Your answer should be every line with the word "EarlyDefs", copied from the data below.

= Beginning of Section =

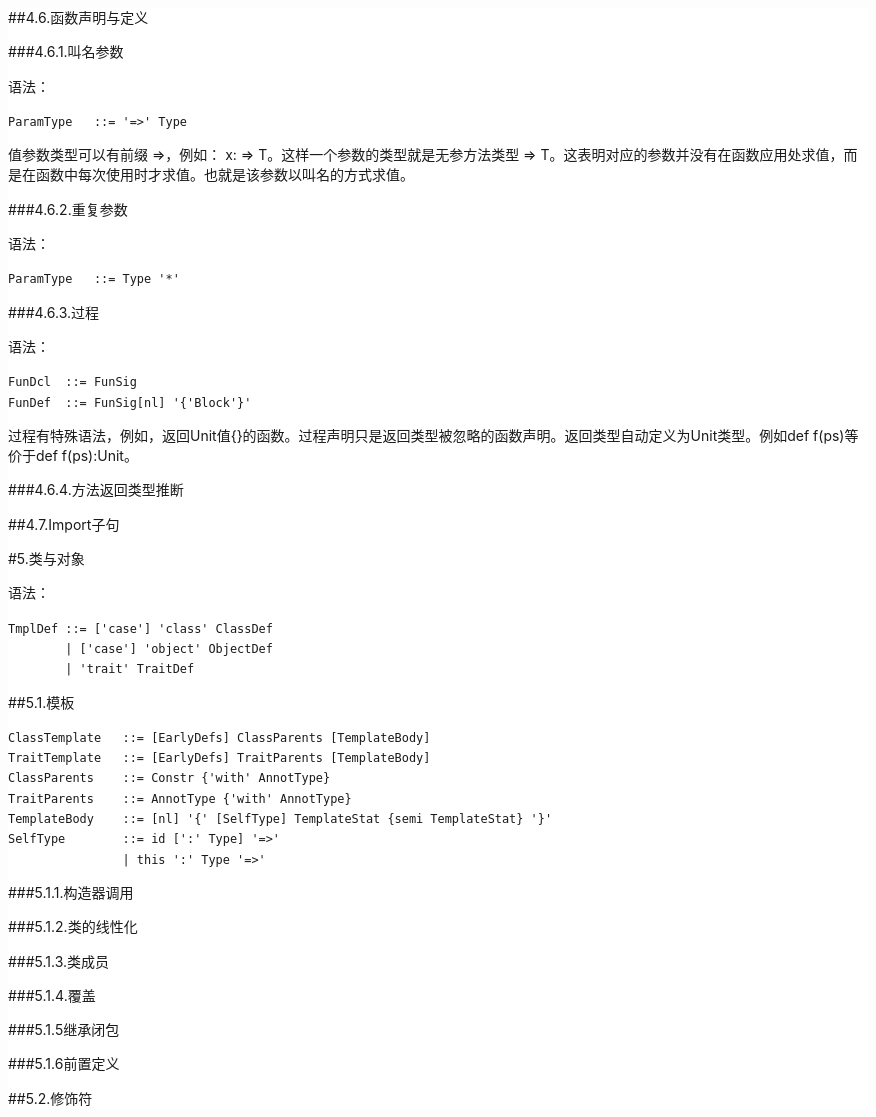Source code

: ##4.6.函数声明与定义

###4.6.1.叫名参数

语法：

    ParamType   ::= '=>' Type

值参数类型可以有前缀 =>，例如： x: => T。这样一个参数的类型就是无参方法类型 => T。这表明对应的参数并没有在函数应用处求值，而是在函数中每次使用时才求值。也就是该参数以叫名的方式求值。

###4.6.2.重复参数

语法：

    ParamType   ::= Type '*'

###4.6.3.过程

语法：

    FunDcl  ::= FunSig
    FunDef  ::= FunSig[nl] '{'Block'}'

过程有特殊语法，例如，返回Unit值{}的函数。过程声明只是返回类型被忽略的函数声明。返回类型自动定义为Unit类型。例如def f(ps)等价于def f(ps):Unit。

###4.6.4.方法返回类型推断

##4.7.Import子句

#5.类与对象

语法：

    TmplDef ::= ['case'] 'class' ClassDef
            | ['case'] 'object' ObjectDef
            | 'trait' TraitDef

##5.1.模板

    ClassTemplate   ::= [EarlyDefs] ClassParents [TemplateBody]
    TraitTemplate   ::= [EarlyDefs] TraitParents [TemplateBody]
    ClassParents    ::= Constr {'with' AnnotType}
    TraitParents    ::= AnnotType {'with' AnnotType}
    TemplateBody    ::= [nl] '{' [SelfType] TemplateStat {semi TemplateStat} '}'
    SelfType        ::= id [':' Type] '=>'
                    | this ':' Type '=>'
###5.1.1.构造器调用

###5.1.2.类的线性化

###5.1.3.类成员

###5.1.4.覆盖

###5.1.5继承闭包

###5.1.6前置定义

##5.2.修饰符
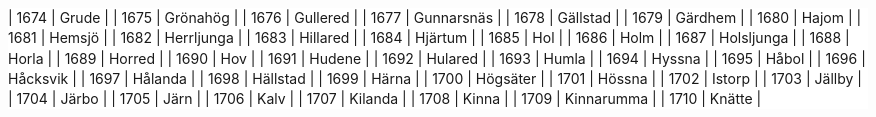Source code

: | 1674 | Grude |
| 1675 | Grönahög |
| 1676 | Gullered |
| 1677 | Gunnarsnäs |
| 1678 | Gällstad |
| 1679 | Gärdhem |
| 1680 | Hajom |
| 1681 | Hemsjö |
| 1682 | Herrljunga |
| 1683 | Hillared |
| 1684 | Hjärtum |
| 1685 | Hol |
| 1686 | Holm |
| 1687 | Holsljunga |
| 1688 | Horla |
| 1689 | Horred |
| 1690 | Hov |
| 1691 | Hudene |
| 1692 | Hulared |
| 1693 | Humla |
| 1694 | Hyssna |
| 1695 | Håbol |
| 1696 | Håcksvik |
| 1697 | Hålanda |
| 1698 | Hällstad |
| 1699 | Härna |
| 1700 | Högsäter |
| 1701 | Hössna |
| 1702 | Istorp |
| 1703 | Jällby |
| 1704 | Järbo |
| 1705 | Järn |
| 1706 | Kalv |
| 1707 | Kilanda |
| 1708 | Kinna |
| 1709 | Kinnarumma |
| 1710 | Knätte |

= End of Section =

▶ [OUTPUT]:
    ClassTemplate   ::= [EarlyDefs] ClassParents [TemplateBody]
    TraitTemplate   ::= [EarlyDefs] TraitParents [TemplateBody]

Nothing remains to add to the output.